Rather large man sits across the room from me, making noises and laughing. I’m not being judgmental but I do need to concentrate. On my story as a teacher with this new year and how this WILL be the semester to end all semesters— Or rather, to START all the following semesters. Me, mobile, sharing my ideas and thoughts and approaches with students, and formulating new ones with them. Saw one of my strongest and more cherished students from Spring of ’16, yesterday at the Piner Café while in line to ring out with Jack (after he and I enjoyed a daddy-Jackie lunch). The man across from me makes more sounds but then focuses on a tablet he brought and is quiet, or quiet under all this Hutchinson I have playing. 2017… New Year, New Day, New Mike, New STORY— So I fly toward it like a fly on a freeway about to hit a glass flat, but I dodge and continue flying toward impediments, evading them or slaying them. Wine is music so it will be there with me in my story, in the 2017 stream…
Already see day one of Spring ’17— Theme: Freedom. In all the authors we’ll be covering. Hunter, Plath, Kerouac, Hughes. This will be the most constructive and magnetic semester of my career. For a number or reasons, but foremost how everything will extend from the “teaching”. Connected to this blog and to me and culminating in a book, sending me on travels where I’ll sip wine from some hotel room and write about the wine and the room and how I can’t wait to go back home to Alice and the little beats. One object for this year, as I scribbled in the Comp Book, was something like “MUSIC…more music”. Again, something like that. But Bobby now tells me to just play, jumpy around in your own notes and knots and consciousness hops. 2017 is about life in the creative and only living such. No playing roles, or “looking the part” as so many say— that’s always annoyed me. Why spend anymore time doing anything but actuating.

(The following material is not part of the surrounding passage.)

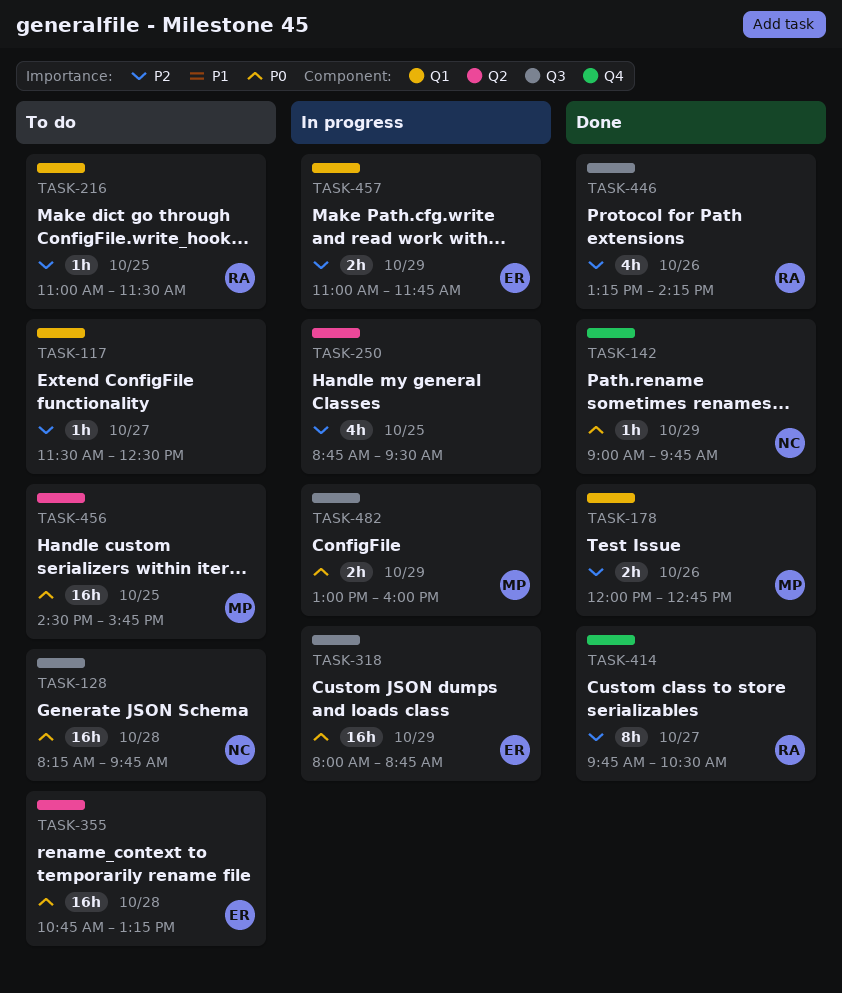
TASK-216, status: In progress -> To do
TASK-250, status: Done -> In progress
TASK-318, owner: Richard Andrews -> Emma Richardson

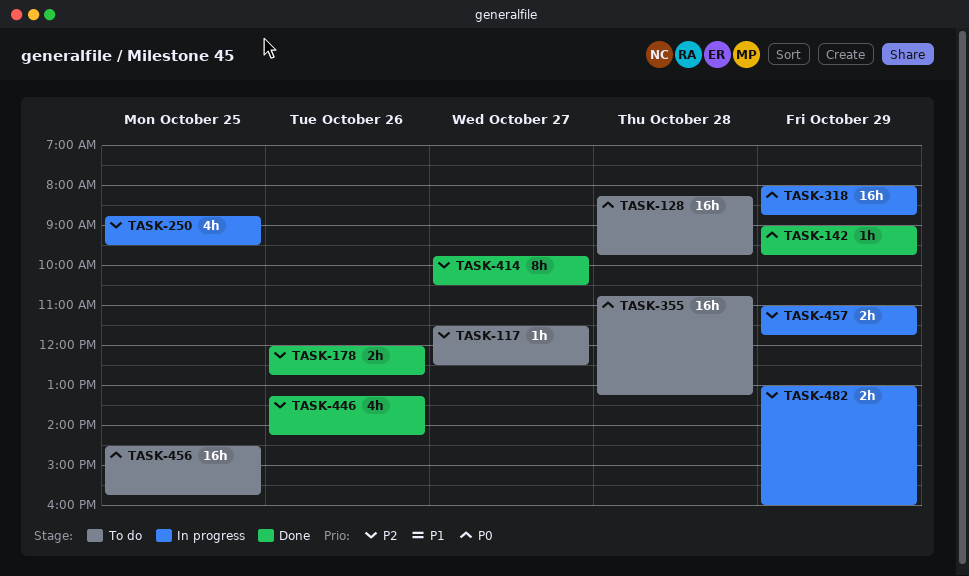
TASK-216: present -> none
TASK-482, priority: P0 -> P2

More people come into Starbucks, appearing beat, worn, over-sipped, tired from the night before. How could you do that to yourself? That would waste if not terminally infect any forward in this first ’17 page. Others aren’t like me, I know, or like my writing friends like the lady at work in the office who also teaches and understands this phylum of thought. We have to write, we have to be we, always. It’s definitely here. The year where everything has to happen. Freedom and exponential simplicity but I’m overthinking as usual, as a usually over-self-used writer. Write forward, write from this coffee and to the next one, and back home to the water you were supposed to have drank more of. 2017 orders me to continue as veridical as possible. No fiction, only truth. And I do plate any fiction, like with Kelly, then it has to be from a place of truth, a fold not in any way fictive. Truth solves everything, and truth coupled with creativity is impervious. I start to relax, on this first day, while Roy Hargrove and Ronnie Mathews play. The first day puts me in a place. One if not lucrative then assuredly, freeing.